Every line below from the one containing "pinky pip: (964, 761)" through the one containing "middle dip: (1046, 569)" must be transcribed exactly. Omit all lines outside that stretch.

________________________

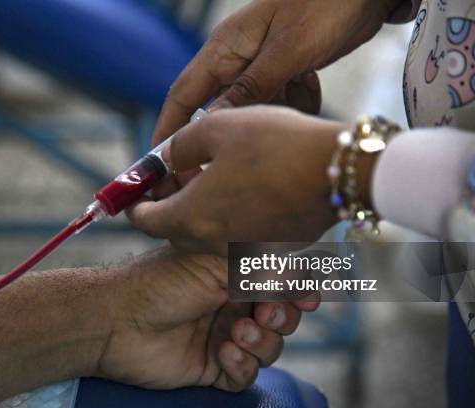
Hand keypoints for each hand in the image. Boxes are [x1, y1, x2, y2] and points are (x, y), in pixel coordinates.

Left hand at [96, 246, 317, 390]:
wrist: (118, 319)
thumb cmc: (162, 281)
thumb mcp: (216, 265)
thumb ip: (260, 271)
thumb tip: (302, 272)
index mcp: (233, 275)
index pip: (279, 283)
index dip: (298, 290)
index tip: (307, 295)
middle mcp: (232, 305)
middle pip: (282, 317)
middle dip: (282, 316)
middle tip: (266, 311)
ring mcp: (223, 336)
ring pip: (268, 348)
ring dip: (261, 341)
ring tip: (236, 332)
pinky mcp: (212, 367)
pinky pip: (244, 375)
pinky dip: (242, 365)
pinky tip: (224, 352)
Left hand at [127, 106, 372, 243]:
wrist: (339, 169)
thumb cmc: (273, 143)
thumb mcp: (216, 128)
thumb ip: (179, 146)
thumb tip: (166, 159)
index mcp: (191, 217)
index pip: (145, 221)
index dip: (136, 204)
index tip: (136, 192)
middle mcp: (214, 243)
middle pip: (176, 229)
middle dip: (170, 204)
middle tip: (178, 175)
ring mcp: (245, 249)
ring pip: (209, 233)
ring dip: (202, 209)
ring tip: (215, 175)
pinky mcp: (272, 248)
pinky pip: (238, 235)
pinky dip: (232, 216)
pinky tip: (248, 187)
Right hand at [152, 0, 398, 144]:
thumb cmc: (325, 6)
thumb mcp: (287, 52)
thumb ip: (249, 88)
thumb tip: (212, 123)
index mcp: (224, 48)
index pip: (182, 95)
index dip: (168, 130)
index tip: (161, 163)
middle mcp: (234, 58)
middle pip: (217, 107)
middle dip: (231, 127)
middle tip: (246, 148)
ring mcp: (258, 64)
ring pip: (250, 108)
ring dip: (273, 111)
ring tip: (301, 88)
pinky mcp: (280, 69)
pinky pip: (275, 99)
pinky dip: (294, 100)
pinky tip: (311, 82)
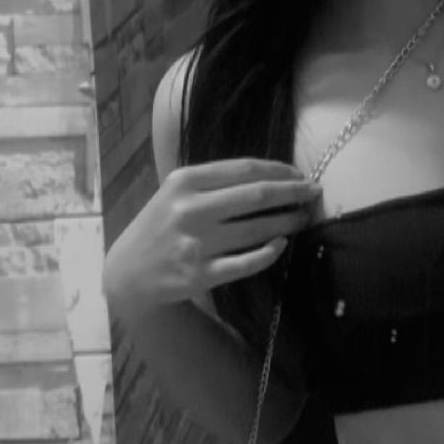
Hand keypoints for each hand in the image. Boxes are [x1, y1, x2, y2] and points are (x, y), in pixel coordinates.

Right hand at [103, 158, 320, 315]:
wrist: (127, 274)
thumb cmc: (161, 226)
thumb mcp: (176, 193)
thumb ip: (214, 181)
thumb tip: (271, 175)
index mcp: (185, 181)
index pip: (245, 169)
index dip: (280, 171)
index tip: (301, 175)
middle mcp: (190, 208)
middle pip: (258, 195)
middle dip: (294, 193)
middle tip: (316, 192)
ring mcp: (196, 243)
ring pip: (258, 228)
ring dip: (289, 221)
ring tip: (305, 218)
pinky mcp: (200, 274)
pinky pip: (247, 262)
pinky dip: (270, 252)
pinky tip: (282, 245)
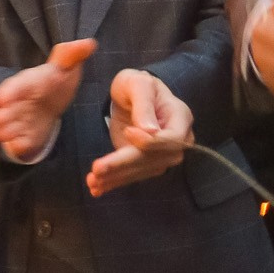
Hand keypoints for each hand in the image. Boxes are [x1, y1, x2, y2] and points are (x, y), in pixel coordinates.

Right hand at [0, 38, 94, 159]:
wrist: (51, 99)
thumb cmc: (55, 80)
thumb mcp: (65, 65)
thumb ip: (72, 54)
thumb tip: (88, 43)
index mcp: (23, 85)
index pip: (8, 88)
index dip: (4, 95)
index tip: (0, 101)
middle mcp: (14, 104)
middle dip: (0, 118)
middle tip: (8, 122)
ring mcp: (16, 120)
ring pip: (1, 130)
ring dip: (5, 134)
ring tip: (14, 135)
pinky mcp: (22, 135)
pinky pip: (16, 145)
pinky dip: (17, 146)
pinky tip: (24, 144)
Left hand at [88, 69, 193, 196]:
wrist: (132, 95)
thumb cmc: (137, 84)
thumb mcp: (138, 84)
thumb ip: (144, 104)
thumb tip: (150, 131)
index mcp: (180, 117)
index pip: (172, 138)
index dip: (151, 141)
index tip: (128, 133)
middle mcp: (177, 140)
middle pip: (153, 158)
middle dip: (124, 165)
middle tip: (98, 170)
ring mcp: (163, 153)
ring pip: (141, 170)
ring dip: (116, 178)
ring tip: (92, 182)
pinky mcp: (146, 161)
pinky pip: (132, 174)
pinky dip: (114, 181)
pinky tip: (97, 188)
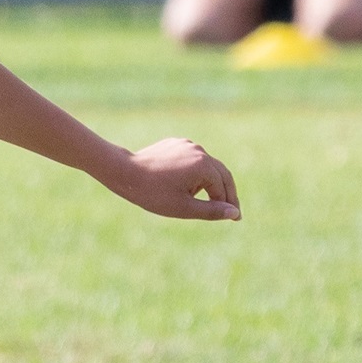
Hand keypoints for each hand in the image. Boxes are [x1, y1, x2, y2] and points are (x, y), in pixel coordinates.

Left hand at [111, 137, 239, 220]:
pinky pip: (193, 160)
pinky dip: (196, 173)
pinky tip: (186, 186)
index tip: (236, 219)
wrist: (125, 173)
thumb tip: (234, 212)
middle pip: (222, 174)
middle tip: (232, 210)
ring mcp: (188, 145)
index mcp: (203, 165)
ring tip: (200, 201)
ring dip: (209, 183)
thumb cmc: (154, 194)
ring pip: (207, 167)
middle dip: (227, 193)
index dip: (229, 206)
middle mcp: (199, 151)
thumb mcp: (184, 208)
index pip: (222, 189)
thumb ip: (212, 211)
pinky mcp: (177, 144)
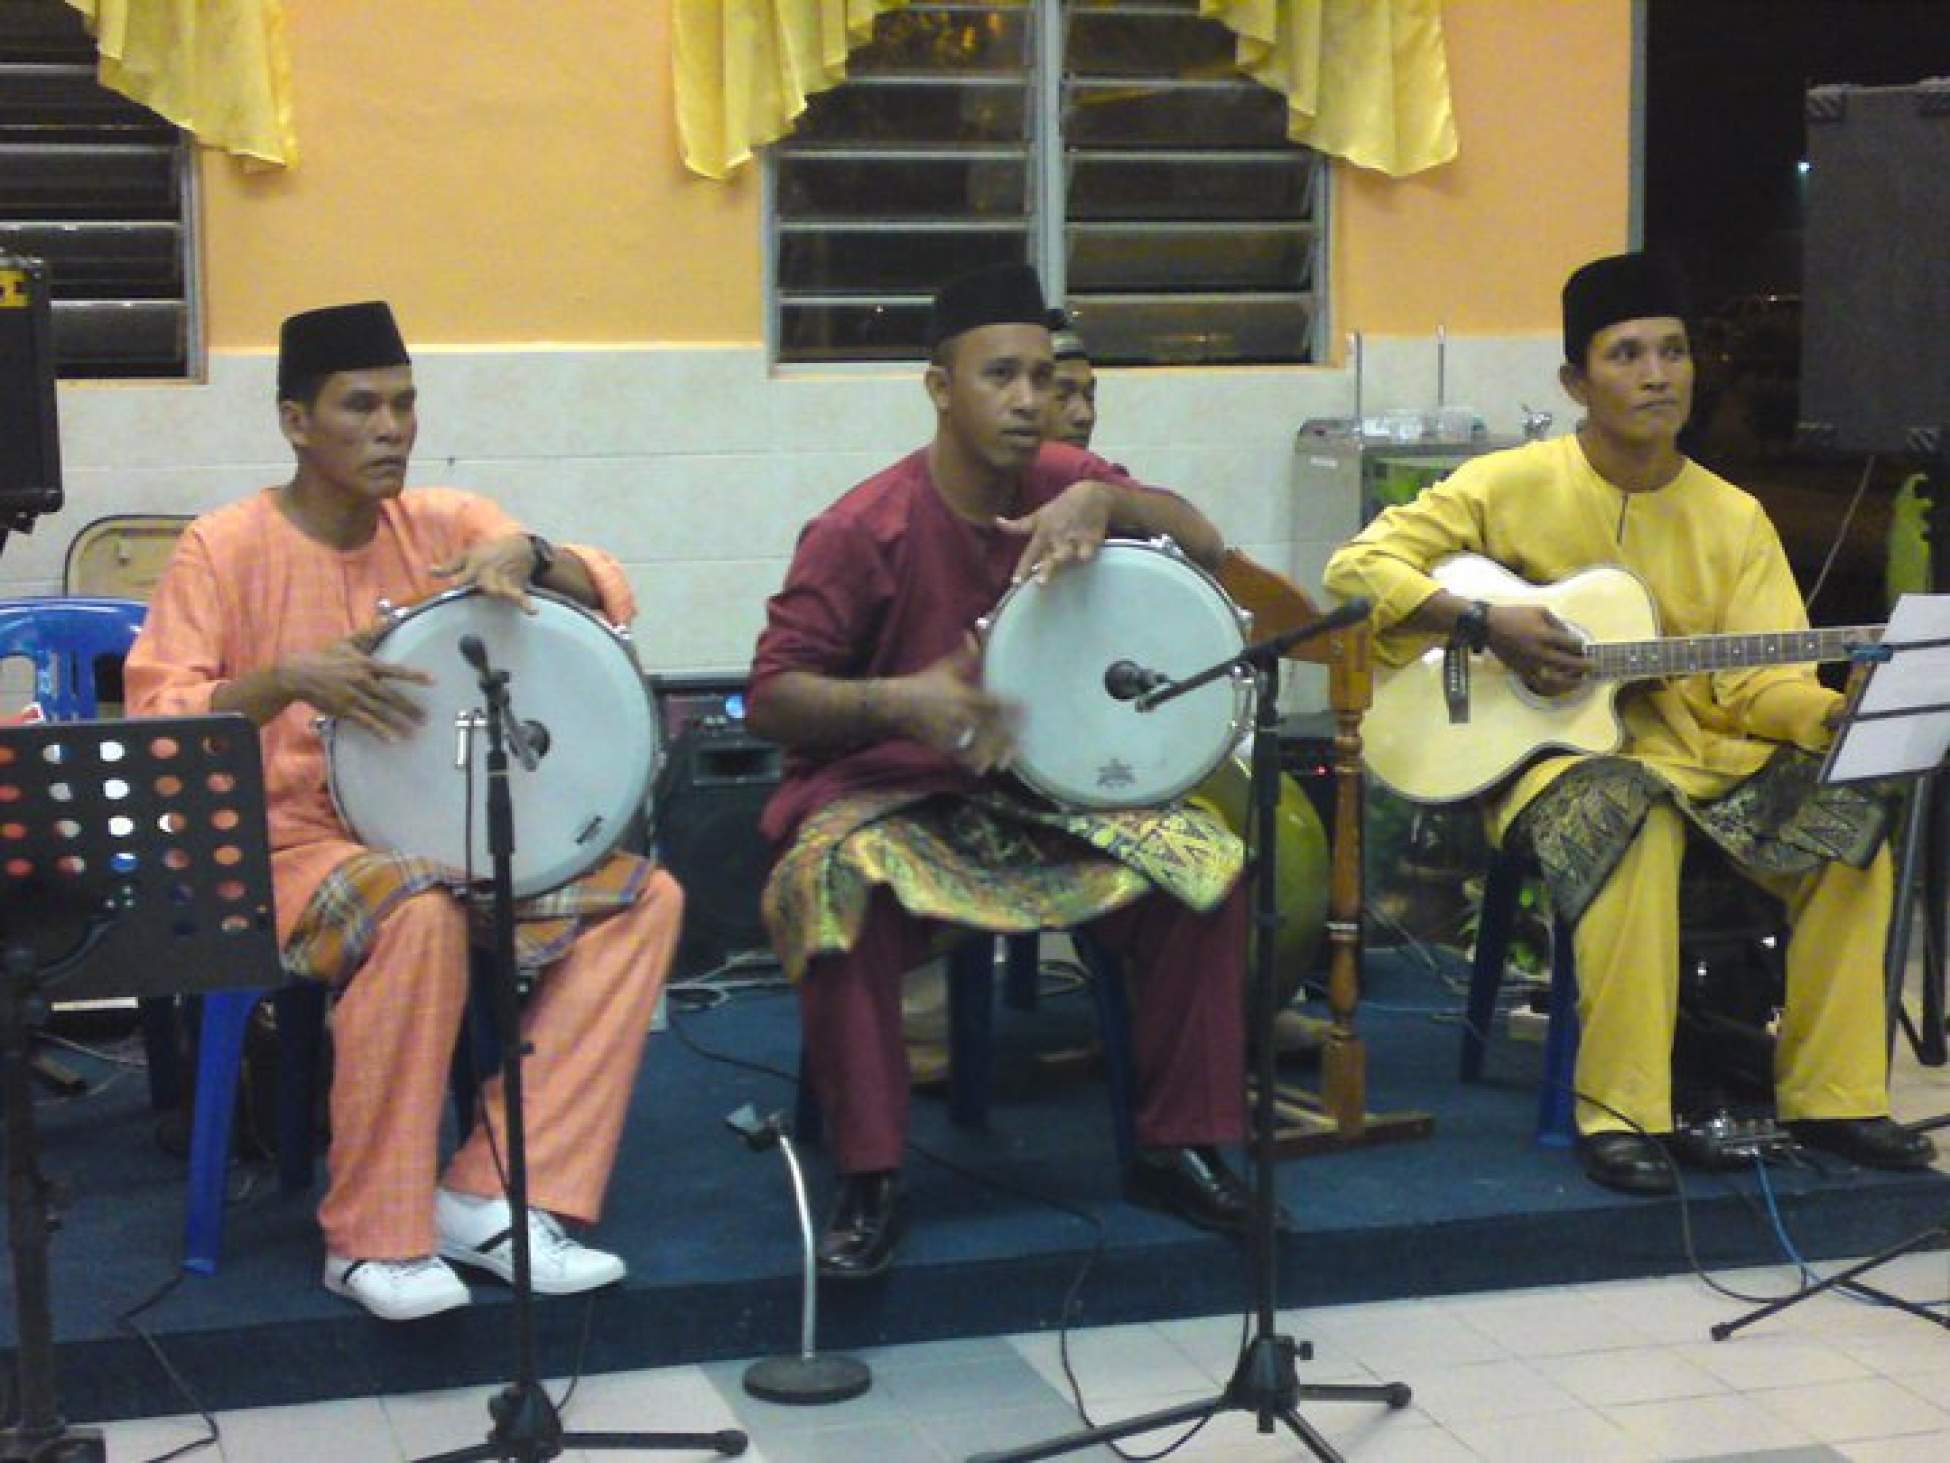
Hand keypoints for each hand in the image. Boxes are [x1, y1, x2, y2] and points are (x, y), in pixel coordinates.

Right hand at [279, 627, 432, 739]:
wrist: (298, 674)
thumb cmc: (326, 657)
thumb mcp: (349, 642)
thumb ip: (372, 632)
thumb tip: (391, 618)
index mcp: (365, 664)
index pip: (394, 670)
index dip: (414, 675)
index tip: (433, 680)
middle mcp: (361, 681)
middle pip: (391, 696)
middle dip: (410, 708)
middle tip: (426, 717)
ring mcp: (353, 697)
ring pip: (381, 711)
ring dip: (399, 722)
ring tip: (415, 731)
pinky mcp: (344, 710)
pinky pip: (365, 722)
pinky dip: (380, 731)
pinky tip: (392, 739)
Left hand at [432, 533, 538, 610]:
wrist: (519, 547)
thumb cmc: (489, 552)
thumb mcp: (467, 555)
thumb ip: (450, 567)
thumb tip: (429, 571)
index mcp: (474, 565)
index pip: (461, 576)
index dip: (455, 581)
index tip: (450, 586)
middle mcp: (488, 572)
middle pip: (482, 583)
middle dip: (479, 586)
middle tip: (474, 590)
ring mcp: (502, 579)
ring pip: (499, 588)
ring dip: (498, 591)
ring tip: (498, 594)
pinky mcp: (515, 586)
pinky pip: (520, 596)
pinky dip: (526, 603)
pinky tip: (532, 611)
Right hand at [895, 637, 1019, 772]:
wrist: (894, 708)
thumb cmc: (922, 685)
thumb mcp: (944, 669)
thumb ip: (963, 655)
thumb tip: (972, 634)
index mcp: (965, 697)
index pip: (995, 704)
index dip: (1012, 707)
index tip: (1026, 708)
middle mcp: (962, 718)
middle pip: (993, 732)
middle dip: (1009, 737)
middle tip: (1023, 740)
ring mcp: (954, 735)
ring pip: (981, 750)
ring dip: (996, 754)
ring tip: (1009, 757)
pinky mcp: (944, 749)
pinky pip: (964, 761)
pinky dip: (977, 765)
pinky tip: (987, 766)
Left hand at [997, 480, 1114, 585]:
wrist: (1090, 495)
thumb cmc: (1060, 509)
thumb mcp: (1038, 516)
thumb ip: (1018, 526)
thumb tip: (995, 521)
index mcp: (1042, 534)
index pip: (1030, 554)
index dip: (1022, 569)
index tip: (1015, 583)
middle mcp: (1056, 538)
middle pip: (1049, 557)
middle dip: (1046, 569)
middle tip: (1040, 583)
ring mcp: (1073, 539)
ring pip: (1067, 554)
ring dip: (1062, 561)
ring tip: (1062, 568)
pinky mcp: (1091, 540)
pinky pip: (1088, 549)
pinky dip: (1086, 553)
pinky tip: (1085, 557)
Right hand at [1484, 604, 1587, 696]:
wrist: (1488, 626)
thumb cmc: (1514, 615)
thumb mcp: (1539, 610)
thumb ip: (1558, 623)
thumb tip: (1570, 635)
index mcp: (1544, 635)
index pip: (1572, 645)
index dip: (1582, 647)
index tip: (1585, 648)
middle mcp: (1539, 652)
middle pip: (1568, 664)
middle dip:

________________________

- **Answer**
pinky pip: (964, 761)
pinky dip: (977, 765)
pinky tip: (987, 766)
Left hand at [997, 480, 1114, 585]:
wrist: (1090, 495)
thumb cmc: (1060, 509)
thumb mcp: (1038, 516)
thumb ip: (1018, 526)
thumb tip: (995, 521)
index mcp: (1042, 534)
index pip: (1030, 554)
index dip: (1022, 569)
index tip: (1015, 583)
middle mcp: (1056, 538)
middle pip: (1049, 557)
middle dip: (1046, 569)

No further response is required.